**Problem description:** From the rows below, copy each line that contains the word "installation", without altering it.

**Task input:**
....

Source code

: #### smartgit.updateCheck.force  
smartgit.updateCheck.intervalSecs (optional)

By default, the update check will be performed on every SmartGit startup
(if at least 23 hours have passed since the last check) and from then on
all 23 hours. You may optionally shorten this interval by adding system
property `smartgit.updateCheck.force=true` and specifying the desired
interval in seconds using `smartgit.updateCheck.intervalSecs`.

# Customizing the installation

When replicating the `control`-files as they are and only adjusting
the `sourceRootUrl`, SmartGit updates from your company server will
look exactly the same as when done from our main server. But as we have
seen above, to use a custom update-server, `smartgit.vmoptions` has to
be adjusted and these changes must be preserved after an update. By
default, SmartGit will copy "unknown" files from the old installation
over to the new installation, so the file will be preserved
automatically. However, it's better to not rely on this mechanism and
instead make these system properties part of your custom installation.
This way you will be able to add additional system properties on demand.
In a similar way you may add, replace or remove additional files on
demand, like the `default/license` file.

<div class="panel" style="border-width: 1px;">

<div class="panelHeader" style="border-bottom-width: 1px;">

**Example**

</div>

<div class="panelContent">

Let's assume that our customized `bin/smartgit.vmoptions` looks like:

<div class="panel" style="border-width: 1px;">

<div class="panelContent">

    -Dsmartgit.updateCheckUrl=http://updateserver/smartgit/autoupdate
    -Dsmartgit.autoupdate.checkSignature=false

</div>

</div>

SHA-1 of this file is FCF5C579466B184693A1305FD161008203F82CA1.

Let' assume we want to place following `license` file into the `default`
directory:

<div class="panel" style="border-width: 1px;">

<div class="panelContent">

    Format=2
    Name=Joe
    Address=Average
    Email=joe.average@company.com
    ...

....

**Worked solution:**
# Customizing the installation
default, SmartGit will copy "unknown" files from the old installation
over to the new installation, so the file will be preserved
instead make these system properties part of your custom installation.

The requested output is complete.